C’était sans doute écrit, certainement prévisible, mais cela n’en reste pas moins impressionnant. Les pirates informatiques exploitent la peur liée au coronavirus de manière presque parfaite, mécanique et avec une précision chirurgicale. Ils auraient d’ailleurs tort de se priver: les fausses recommandations pour se prémunir contre le virus circulent si vite sur les réseaux sociaux que les hackers n’ont qu’à se baisser pour ramasser les fruits de leurs attaques.

Lire aussi: Covid-19: progression exponentielle en Suisse, transports «progressivement réduits» en France: les nouvelles du dimanche 15 mars 

Et ces attaques sont nombreuses. Samedi, la Centrale d’enregistrement et d’analyse pour la sûreté de l’information (Melani) avertissait de l’envoi, soi-disant par l’Office fédéral de la santé publique (OFSP), d’e-mails promettant les dernières informations sur la maladie. Mais un clic sur le courriel, et l’ordinateur de la victime est infecté par un logiciel qui permettra à l’assaillant d’en prendre le contrôle.

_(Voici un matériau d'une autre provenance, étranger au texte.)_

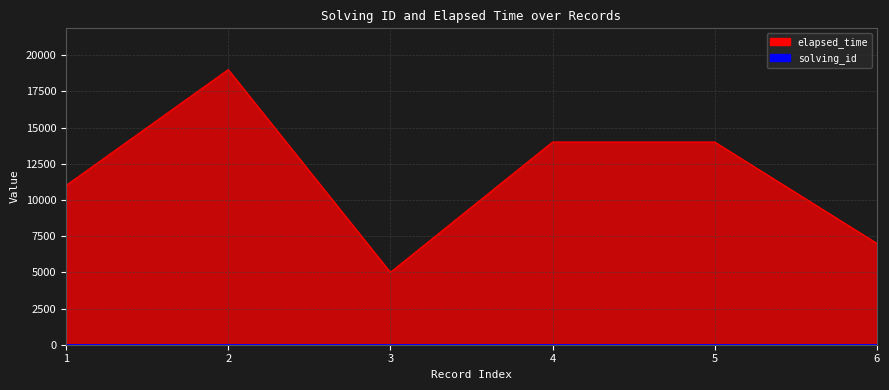

Reading left to right, what are all the values shown in this chart?

solving_id: 1	2	3	4	5	6
elapsed_time: 11000	19000	5000	14000	14000	7000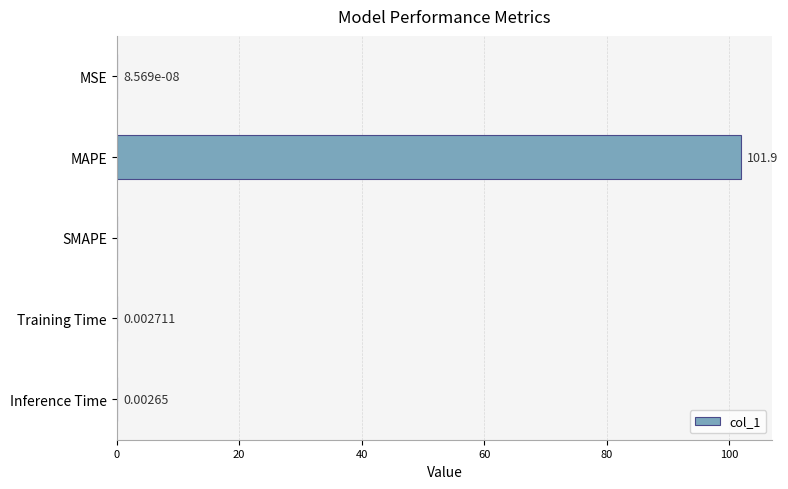

Which label corresponds to the largest value in the chart?

MAPE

On a aussi vu de faux sites web affirmant montrer une carte de l’évolution du coronavirus infecter eux aussi l’ordinateur d’internautes un peu trop naïfs. Et selon l’entreprise israélienne de cybersécurité Check Point, plus de 4000 noms de domaine liés au coronavirus ont été enregistrés depuis janvier. Dans quel but? 3% intègrent du contenu malveillant et 5% sont suspects. Prudence, donc.